╭─ DATA FOR THE TASK
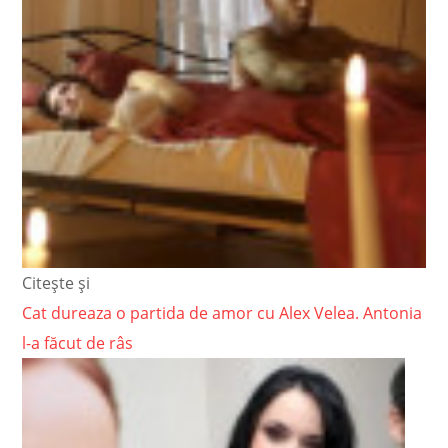
Citește și
Cat dureaza o partida de amor cu Alex Velea. Antonia
l-a făcut de râs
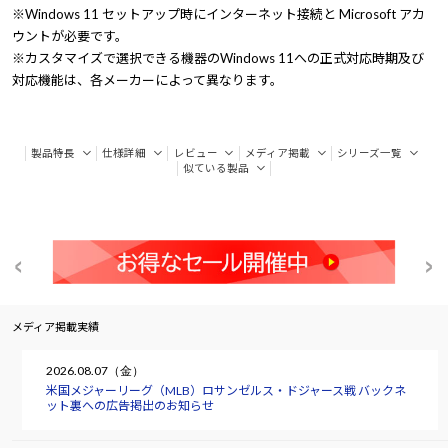
※Windows 11 セットアップ時にインターネット接続と Microsoft アカ
ウントが必要です。
※カスタマイズで選択できる機器のWindows 11への正式対応時期及び
対応機能は、各メーカーによって異なります。
製品特長
仕様詳細
レビュー
メディア掲載
シリーズ一覧
似ている製品
メディア掲載実績
2026.08.07（金）
米国メジャーリーグ（MLB）ロサンゼルス・ドジャース戦 バックネ
ット裏への広告掲出のお知らせ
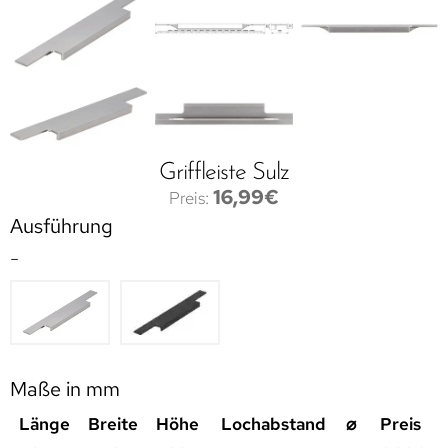
Griffleiste Sulz
16,99
€
Ausführung
-
Maße in mm
Länge
Breite
Höhe
Lochabstand
⌀
Preis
╰─
Reproduce the whole listing above word for word, dropping each image.

Citește și
Cat dureaza o partida de amor cu Alex Velea. Antonia
l-a făcut de râs
※Windows 11 セットアップ時にインターネット接続と Microsoft アカ
ウントが必要です。
※カスタマイズで選択できる機器のWindows 11への正式対応時期及び
対応機能は、各メーカーによって異なります。
製品特長
仕様詳細
レビュー
メディア掲載
シリーズ一覧
似ている製品
メディア掲載実績
2026.08.07（金）
米国メジャーリーグ（MLB）ロサンゼルス・ドジャース戦 バックネ
ット裏への広告掲出のお知らせ
Griffleiste Sulz
16,99
€
Ausführung
-
Maße in mm
Länge
Breite
Höhe
Lochabstand
⌀
Preis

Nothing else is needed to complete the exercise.